Opening a new theater space has done in many a production. American Blues Theatre encountered such logistical nightmares getting their new space ready last spring that Monsters III barely hobbled to the finish line. In 1988 Lookingglass mounted their debut production, Of One Blood, in a freshly insulated room so thick with caustic fumes the company offered to refund everyone's admission.

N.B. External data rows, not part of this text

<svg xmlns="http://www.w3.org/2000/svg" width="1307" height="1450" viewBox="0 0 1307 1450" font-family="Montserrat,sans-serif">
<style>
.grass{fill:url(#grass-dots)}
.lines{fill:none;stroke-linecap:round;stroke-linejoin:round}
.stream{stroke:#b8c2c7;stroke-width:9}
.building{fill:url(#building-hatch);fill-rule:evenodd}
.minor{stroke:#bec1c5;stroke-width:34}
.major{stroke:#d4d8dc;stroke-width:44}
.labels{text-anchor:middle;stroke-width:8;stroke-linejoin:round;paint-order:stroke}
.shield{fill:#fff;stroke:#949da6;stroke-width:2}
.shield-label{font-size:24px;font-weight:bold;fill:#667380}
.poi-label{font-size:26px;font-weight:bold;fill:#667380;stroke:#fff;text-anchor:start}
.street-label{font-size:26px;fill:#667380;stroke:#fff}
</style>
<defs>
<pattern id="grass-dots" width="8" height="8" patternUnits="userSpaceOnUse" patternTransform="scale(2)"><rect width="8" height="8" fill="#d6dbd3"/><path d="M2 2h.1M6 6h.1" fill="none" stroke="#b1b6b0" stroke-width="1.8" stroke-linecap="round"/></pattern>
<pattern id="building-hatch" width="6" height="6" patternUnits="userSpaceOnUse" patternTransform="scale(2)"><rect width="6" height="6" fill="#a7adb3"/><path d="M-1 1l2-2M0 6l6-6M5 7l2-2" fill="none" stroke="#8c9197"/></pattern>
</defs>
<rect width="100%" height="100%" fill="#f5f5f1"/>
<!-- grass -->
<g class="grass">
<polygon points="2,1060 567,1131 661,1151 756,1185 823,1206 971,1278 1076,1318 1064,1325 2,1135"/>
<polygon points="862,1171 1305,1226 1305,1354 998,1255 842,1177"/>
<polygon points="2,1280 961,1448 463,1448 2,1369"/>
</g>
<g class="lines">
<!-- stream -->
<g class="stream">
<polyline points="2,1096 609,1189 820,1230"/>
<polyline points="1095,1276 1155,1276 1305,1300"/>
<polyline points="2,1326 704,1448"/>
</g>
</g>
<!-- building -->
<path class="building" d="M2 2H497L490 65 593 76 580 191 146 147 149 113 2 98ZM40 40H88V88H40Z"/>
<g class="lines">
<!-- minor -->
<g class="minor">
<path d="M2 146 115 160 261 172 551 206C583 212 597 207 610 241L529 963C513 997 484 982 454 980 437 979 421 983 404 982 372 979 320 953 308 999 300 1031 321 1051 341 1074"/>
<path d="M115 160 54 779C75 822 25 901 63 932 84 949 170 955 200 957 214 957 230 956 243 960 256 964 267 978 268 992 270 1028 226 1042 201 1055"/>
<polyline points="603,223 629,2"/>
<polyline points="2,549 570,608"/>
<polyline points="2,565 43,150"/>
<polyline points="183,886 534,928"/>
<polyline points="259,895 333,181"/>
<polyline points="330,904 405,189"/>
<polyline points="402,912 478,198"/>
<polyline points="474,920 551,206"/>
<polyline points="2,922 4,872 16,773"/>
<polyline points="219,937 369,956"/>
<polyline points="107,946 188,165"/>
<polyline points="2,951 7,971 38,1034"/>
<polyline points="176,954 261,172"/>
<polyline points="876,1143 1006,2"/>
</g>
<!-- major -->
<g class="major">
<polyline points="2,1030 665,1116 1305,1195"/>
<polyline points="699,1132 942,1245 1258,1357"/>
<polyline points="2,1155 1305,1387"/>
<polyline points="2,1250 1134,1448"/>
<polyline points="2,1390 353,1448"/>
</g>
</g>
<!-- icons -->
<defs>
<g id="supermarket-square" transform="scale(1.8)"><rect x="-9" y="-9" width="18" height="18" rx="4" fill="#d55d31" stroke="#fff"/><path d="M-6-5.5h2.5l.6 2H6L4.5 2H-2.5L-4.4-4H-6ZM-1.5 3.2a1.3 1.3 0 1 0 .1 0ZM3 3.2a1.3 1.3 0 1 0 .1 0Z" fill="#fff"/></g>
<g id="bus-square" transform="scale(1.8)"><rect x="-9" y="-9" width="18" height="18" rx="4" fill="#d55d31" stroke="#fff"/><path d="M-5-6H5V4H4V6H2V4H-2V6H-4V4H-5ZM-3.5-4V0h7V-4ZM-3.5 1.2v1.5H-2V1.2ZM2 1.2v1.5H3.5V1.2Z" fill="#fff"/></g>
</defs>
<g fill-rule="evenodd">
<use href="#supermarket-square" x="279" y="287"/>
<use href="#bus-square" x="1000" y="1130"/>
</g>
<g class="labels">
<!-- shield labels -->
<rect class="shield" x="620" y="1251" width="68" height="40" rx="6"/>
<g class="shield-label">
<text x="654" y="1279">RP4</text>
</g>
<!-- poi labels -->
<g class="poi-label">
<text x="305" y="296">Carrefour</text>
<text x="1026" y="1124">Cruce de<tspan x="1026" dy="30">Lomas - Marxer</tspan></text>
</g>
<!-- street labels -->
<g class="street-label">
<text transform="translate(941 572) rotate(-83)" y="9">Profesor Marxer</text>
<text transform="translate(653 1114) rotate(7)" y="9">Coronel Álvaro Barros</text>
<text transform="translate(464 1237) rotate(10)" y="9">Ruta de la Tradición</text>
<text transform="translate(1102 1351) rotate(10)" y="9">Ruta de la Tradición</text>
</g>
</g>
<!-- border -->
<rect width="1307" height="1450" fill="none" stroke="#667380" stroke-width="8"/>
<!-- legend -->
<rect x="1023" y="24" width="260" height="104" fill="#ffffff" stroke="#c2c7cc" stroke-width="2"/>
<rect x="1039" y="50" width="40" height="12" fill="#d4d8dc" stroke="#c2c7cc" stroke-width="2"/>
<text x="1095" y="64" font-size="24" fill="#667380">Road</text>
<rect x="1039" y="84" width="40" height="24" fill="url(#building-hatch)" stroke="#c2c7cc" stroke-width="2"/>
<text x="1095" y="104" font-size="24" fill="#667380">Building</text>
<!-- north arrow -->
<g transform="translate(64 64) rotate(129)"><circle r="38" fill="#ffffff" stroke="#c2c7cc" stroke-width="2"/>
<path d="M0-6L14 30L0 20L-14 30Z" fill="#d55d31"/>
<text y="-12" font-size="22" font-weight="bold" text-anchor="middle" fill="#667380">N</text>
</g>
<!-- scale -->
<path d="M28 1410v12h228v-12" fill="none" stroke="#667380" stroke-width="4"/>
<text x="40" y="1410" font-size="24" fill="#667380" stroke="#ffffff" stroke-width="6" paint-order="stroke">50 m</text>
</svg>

Let's hope the folks at Trap Door can similarly excuse their unfocused, ill-conceived Birdbath, which christens their handsome new Bucktown space: this play has all the excitement of flat champagne. Leonard Melfi's predictable 1965 one-act about Velma and Frankie, two miserably lonely cafeteria workers who come together one night only to tear themselves apart, proceeds at such a dawdling pace that what little tension Melfi provides dissipates within ten minutes. As Velma, Beata Pilch is likable but tepid, especially considering that her tragic secret, if you can believe it, is that she sliced up her mother with a bread knife earlier in the day. As Frankie, Ben Byer sleepwalks. It would seem the only way to get a rise out of this actor would be to drop him from a high place.

How director Daniel Taube, who brought David Rabe's In the Boom Boom Room so vibrantly to life earlier this year, could direct this production with such seeming indifference is a mystery. The furious energy of Trap Door's promising debut, The Madman and the Nun, has been replaced by a general listlessness--not the kind of energy that will keep the company in rent.